Benefits and Compensation, HR Management & Compliance

A Shorter Commute Can Be Very Accommodating under the ADA, 2nd Circuit Says

Perhaps employers have been mistaken in assuming they never have to worry about a worker’s commute when accommodating a sickness or disability. In certain circumstances, an employer may be required to assist with an employee’s commute, the 2nd Circuit says in a recent opinion (Nixon-Tinkelman v. New York City Department of Health and Mental Hygiene).

Barbara K. Nixon-Tinkelman asked to be allowed to work from a site closer to her home as an accommodation for her disability, which the court described as “cancer, heart problems and asthma.” When her employer, the New York City Department of Health and Mental Hygiene, denied her request, she filed suit. She alleged discrimination based on disability, in violation of Sections 501 and 504 of the Rehabilitation and the Americans With Disabilities Acts.
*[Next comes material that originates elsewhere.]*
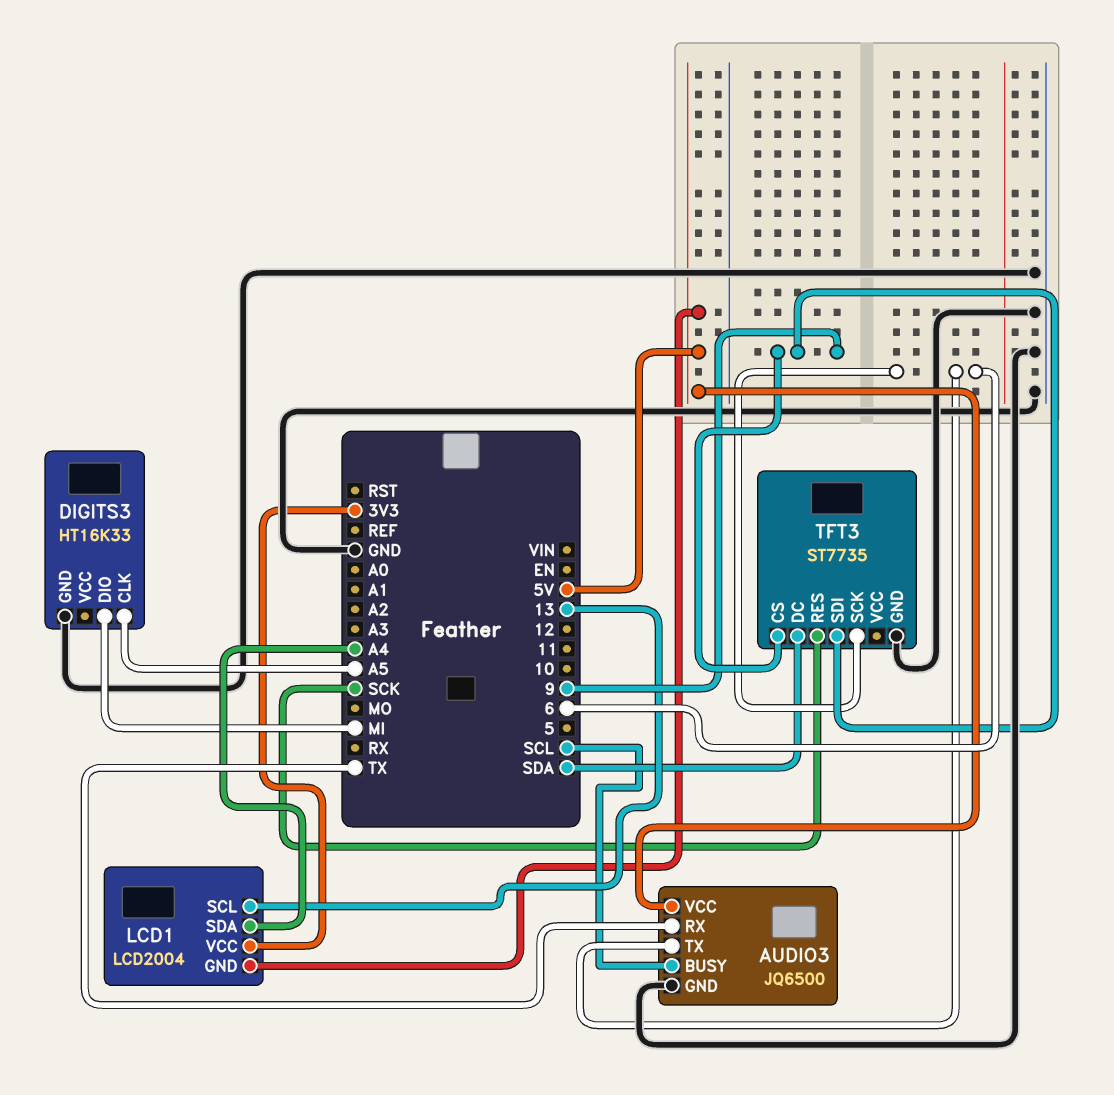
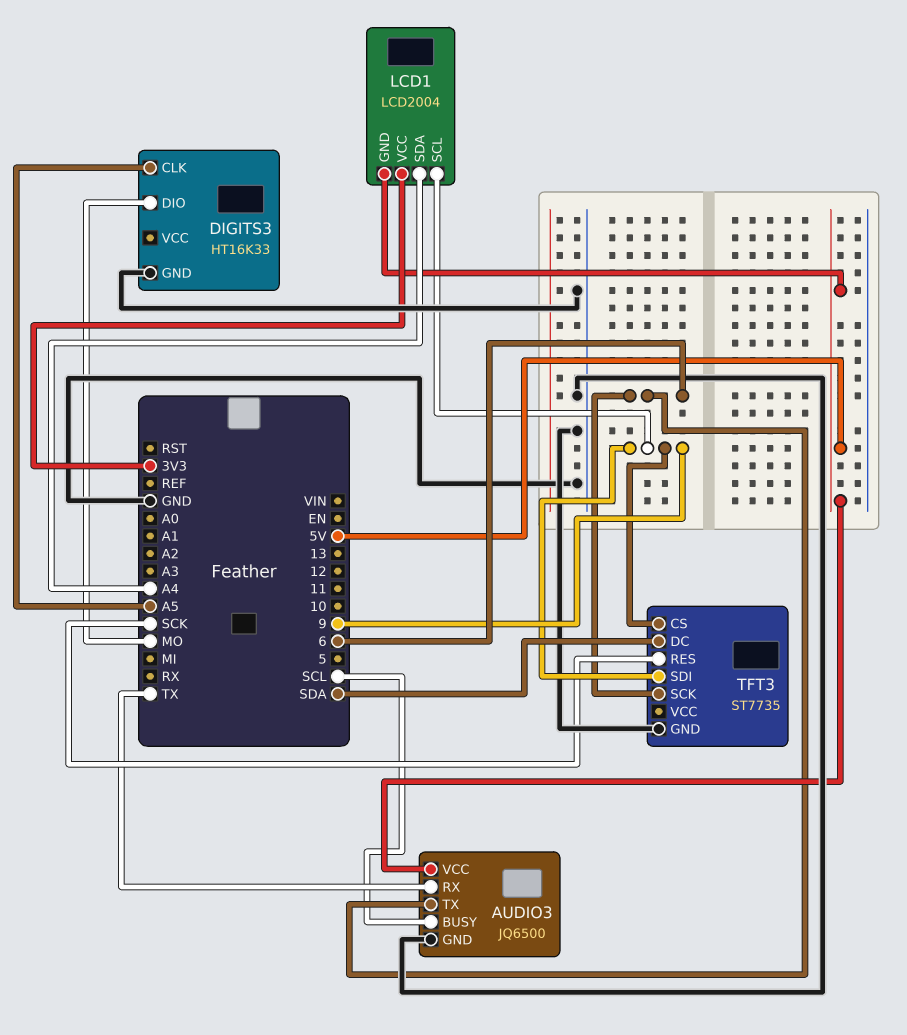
DIGITS3 pin DIO: MI -> MO
LCD1 pin SCL: 13 -> 9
A district court said “no” to her action, because “commuting falls outside the scope of [p]laintiff’s job, and is thereby not within the province of an employer’s obligations under the ADA and the Rehabilitation Act.”

On appeal, the 2nd Circuit reversed and remanded the case to the lower court. “Our case law establishes that in certain circumstances, an employer may have an obligation to assist in an employee’s commute. Indeed, this Court has stated that ‘there is nothing inherently unreasonable… in requiring an employer to furnish an otherwise qualified disabled employee with assistance related to her ability to get to work.’” Determining whether a particular commuting accommodation is reasonable involves a fact-specific inquiry, the court explained. “Here, the district court erred because it concluded that an employer had no obligation to assist in an employee’s commute, when we have held that, in certain circumstances, such an obligation can exist.”

The appellate court remanded the case to the lower court to reconsider whether it would be reasonable for the employer to provide a commuting accommodation. For example, the 2nd Circuit said, the district court should have considered whether the employer could have reasonably accommodated her needs simply by:

  • transferring her [to a] closer location;
  • allowing her to work from home; or
  • providing a car or parking permit.

In evaluating reasonableness, the court should consider: the number of employees employed by the department; the number and locations of its offices; whether other positions are available for which Tinkelman is qualified; and whether the suggested changes would pose an undue hardship.